While the hi-def picture is nicely detailed, just as I saw in Sony's 2D Blu-Ray of Pixels there are obvious compression artifacts particularly in dark scenes and visible in the letterbox bars almost throughout the entire movie. I hope this isn't the start of a new trend, as the complete lack of digital artifacts possible on Blu-Ray is one of the format's main advantages over standard DVD not to mention streaming services. The movie itself was shot using digital equipment in 2.35, and looks close to film for the most part.Sound:
Audio is in 5.1 DTS-HD Master Audio and keeps most of the sound up front with occasional effects in the rears. The music performances, which according to the disc's extras were done live on-camera with no post-production, sound great like they were really playing in your living room.
An audio description track narrated by Leilani Jones-Wilmore is included along with dubbed tracks in Canadian French, Spanish, Thai and Portuguese and both hearing-impaired and standard English subtitles with subs also in Cantonese, traditional and simplified Chinese, French, Indonesian, Korean, Portuguese, Spanish and Thai.
A ten-minute featurette "The Making of Ricki and the Flash" gives a good rundown on the movie's production, with director Jonathan Demme saying that he was given a copy of the script with the option to direct if he liked it and saying that he insisted on all music by the band be played live on camera. A shorter segment titled "Rediscovering Rick Springfield" tells how he was cast in the movie, and there are a few deleted and extended scenes including a complete band performance of "Wooly Bully" that was cut short in the movie, along with a brief still photo gallery. The disc opens with trailers (which suffer from even worse compression than the movie) for Aloha, Pixels, The Walk, The Final Girls, A Brilliant Young Mind and a promo for "Outlander Season 2 Volume 2".

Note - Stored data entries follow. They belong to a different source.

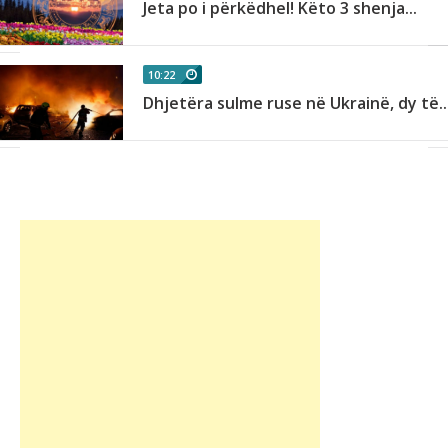
Jeta po i përkëdhel! Këto 3 shenja...
10:22
Dhjetëra sulme ruse në Ukrainë, dy të..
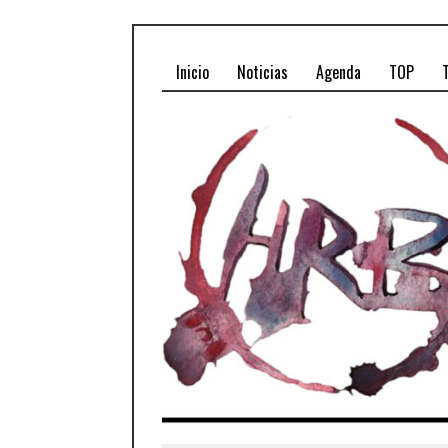
Inicio
Noticias
Agenda
TOP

Ricki and the Flash is a good comedic drama about failed dreams, estranged families and making amends, with some good music performances thrown in for good measure. There's been plenty of movies about has-been rock stars, but not so many about never or almost-beens who aren't destined for fame or fortune and need to decide to do after that. I did find this Blu-Ray's encoding to be less than what should be expected from the format (it does still look better than most digital broadcast TV, but is definitely flawed) and hope that studios will be more mindful of this- after all, picture quality is a huge reason for buying Blu-Ray discs.
Jesse Skeen is a life-long obsessive media collector (with an unhealthy preoccupation with obsolete and failed formats) and former theater film projectionist. He enjoys watching movies and strives for presenting them perfectly, but lacks the talent to make his own.